When you copy the records, keep every word exact and leave the pictures out.

Records contained in a dataset:
___

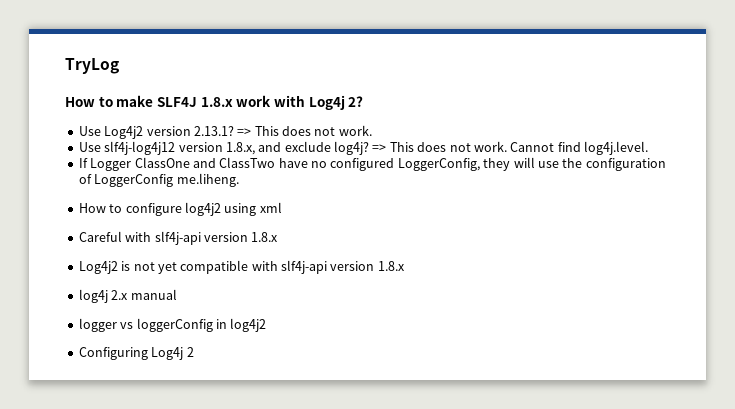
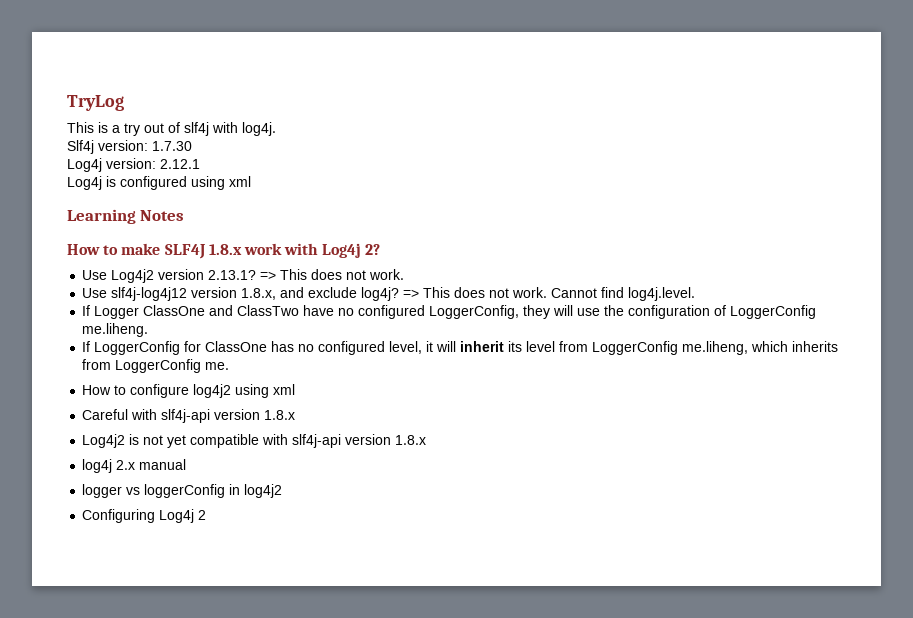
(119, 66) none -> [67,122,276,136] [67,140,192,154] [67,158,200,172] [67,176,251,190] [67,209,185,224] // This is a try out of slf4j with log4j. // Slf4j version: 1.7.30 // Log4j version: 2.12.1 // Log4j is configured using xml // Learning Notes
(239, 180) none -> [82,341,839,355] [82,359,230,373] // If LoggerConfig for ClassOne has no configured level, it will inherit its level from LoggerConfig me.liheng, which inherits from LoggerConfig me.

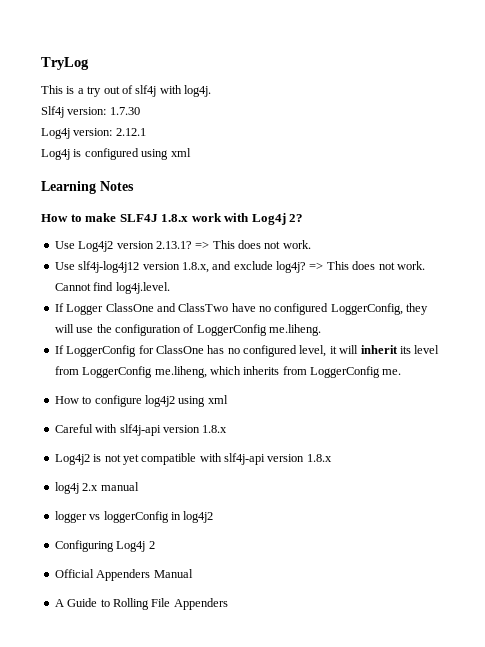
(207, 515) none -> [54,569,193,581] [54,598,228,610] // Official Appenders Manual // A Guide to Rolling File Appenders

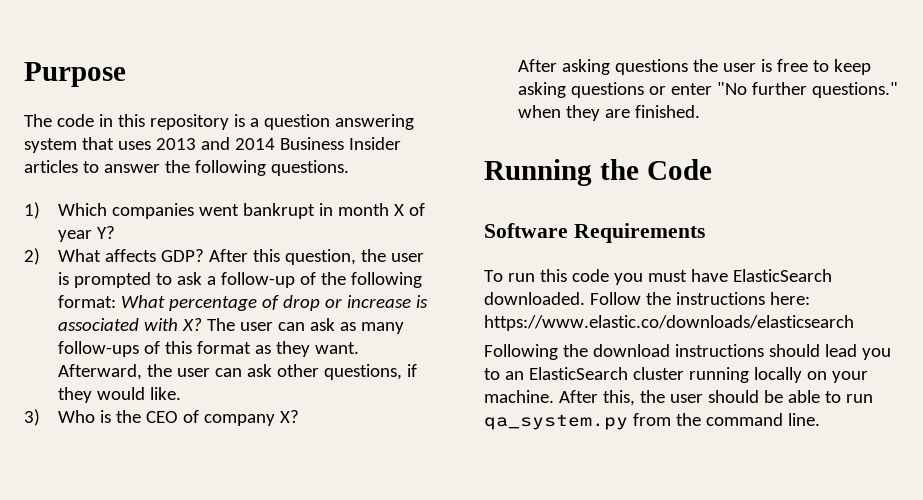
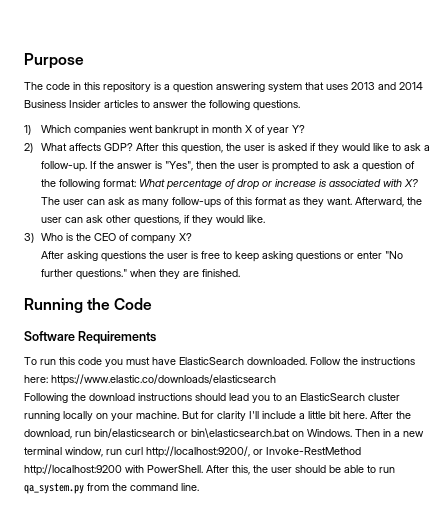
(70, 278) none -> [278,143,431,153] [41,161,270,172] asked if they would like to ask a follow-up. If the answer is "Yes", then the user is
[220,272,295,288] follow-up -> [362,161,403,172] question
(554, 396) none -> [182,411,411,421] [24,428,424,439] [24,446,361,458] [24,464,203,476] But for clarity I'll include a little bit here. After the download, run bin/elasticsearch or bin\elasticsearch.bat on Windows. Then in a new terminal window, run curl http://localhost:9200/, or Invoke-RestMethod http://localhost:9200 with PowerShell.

___

§ **ANSWER TO THE PROBLEM**:
(119, 66) none -> [67,122,276,136] [67,140,192,154] [67,158,200,172] [67,176,251,190] [67,209,185,224] // This is a try out of slf4j with log4j. // Slf4j version: 1.7.30 // Log4j version: 2.12.1 // Log4j is configured using xml // Learning Notes
(239, 180) none -> [82,341,839,355] [82,359,230,373] // If LoggerConfig for ClassOne has no configured level, it will inherit its level from LoggerConfig me.liheng, which inherits from LoggerConfig me.

(207, 515) none -> [54,569,193,581] [54,598,228,610] // Official Appenders Manual // A Guide to Rolling File Appenders

(70, 278) none -> [278,143,431,153] [41,161,270,172] asked if they would like to ask a follow-up. If the answer is "Yes", then the user is
[220,272,295,288] follow-up -> [362,161,403,172] question
(554, 396) none -> [182,411,411,421] [24,428,424,439] [24,446,361,458] [24,464,203,476] But for clarity I'll include a little bit here. After the download, run bin/elasticsearch or bin\elasticsearch.bat on Windows. Then in a new terminal window, run curl http://localhost:9200/, or Invoke-RestMethod http://localhost:9200 with PowerShell.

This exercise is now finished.